Optionally, with reference to FIGS. 2-4, the reflection prism 231 may also have a certain distance with the light-sensitive face of the image collection module 24, so as to achieve the purpose of flexibly adjusting the location of the image collection module 24.

On the basis of the abovementioned embodiment, with a further reference to FIGS. 2 and 3, optionally, the light source module 21 includes an array infrared-band light source, which is configured to emit an array infrared-band light ray.

Specifically, the array infrared-band light source is an array group composed of a plurality of infrared light-emitting sources (700 nm-1100 nm or a specific band), which emits array infrared-band light rays. By adopting the array infrared-band light source, the area around eyes of the user may be uniformly illuminated, and a facula with a constraint property is formed on the iris of the eyeball of the user. Meanwhile, the brightness of the image of the eyes collected by the image collection module 24 is more uniform, which is beneficial for subsequent work.

On the basis of the abovementioned embodiment, with a further reference to FIGS. 2 and 4, optionally, the fixed lens group module 22 includes a first fixed lens 221 close to the eyeball 25 of the user, and the first fixed lens 221 includes an infrared-cut filter, which is configured to reflect the infrared-band light rays emitted by the array infrared-band light source to the prism module 23. The infrared-cut filter refers to a lens through which light rays of an infrared band are reflected and light rays of other wavelengths transmit, optical films with high refractive index and low refractive index are alternately plated on optical glass by using a precise optical film plating technology, an optical light filter realizing infrared (700 nm-1100 nm) cut-off is formed, the first fixed lens 221 adopts the infrared-cut filter, so that more light rays emitted by the array infrared-band light source are reflected to the image collection module 24, and the utilization rate of light rays is improved.

On the basis of the abovementioned embodiment, with a further reference to FIGS. 2 and 3, optionally, the eyeball tracking optical system includes a display screen 26; and the display screen 26 is located on the side, away from the eyeball 25 of the user, of the fixed lens group module 22, and the display screen 26 is a multi-dimensional display screen 26, which is disposed to display a multi-dimensional image.

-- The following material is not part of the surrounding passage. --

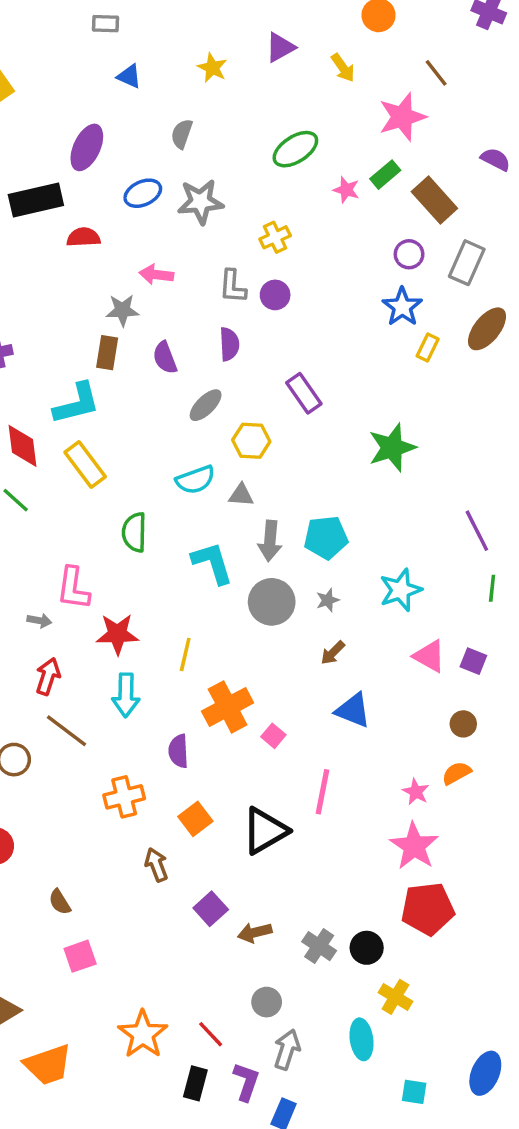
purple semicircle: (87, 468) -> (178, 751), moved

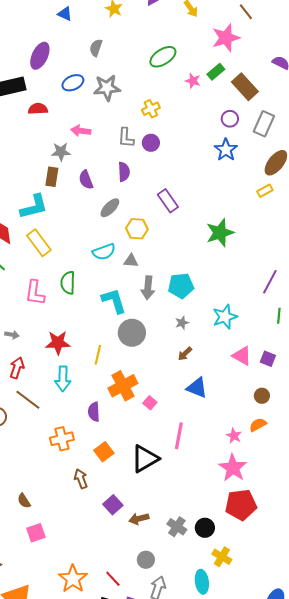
yellow rectangle: (428, 348) -> (265, 191), moved, turned 35
purple line: (477, 531) -> (270, 282), turned 55
pink L-shape: (73, 588) -> (35, 293), moved
gray circle: (272, 602) -> (132, 333), moved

Specifically, the display screen 26 may be an Organic Light Emitting Diode (OLED) Display, an LED Display, a Micro LED Display, and the like, and displays a colored or white-black picture; and the display screen 26 is disposed to be located on the side, away from the eyeball 25 of the user, of the fixed lens group module 22, and the multi-dimensional image emitted by the display screen 26 reaches the eyes of the user for imaging after passing through the fixed lens group module 22.

Based on the same inventive concept, the present disclosure provides a head-mounted device, which includes a head-mounted apparatus and the eyeball tracking optical system provided by the above embodiment, and may be applied to wearable eyeball tracking and iris recognition of a user.

It is to be noted that the foregoing is only preferred embodiments of the present disclosure and technical principles used. Those skilled in the art will appreciate that the present disclosure is not limited to specific embodiments discussed herein, and may perform various obvious changes, rearrangements, combinations and substitutions without departing from the scope of the present disclosure. Therefore, although the present disclosure has been described in detail with reference to the above embodiments, the present disclosure is not limited to the above embodiments, and may include more other equivalent embodiments without departing from the conception of the present disclosure, and the scope of the present disclosure is determined by the scope of the appended claims.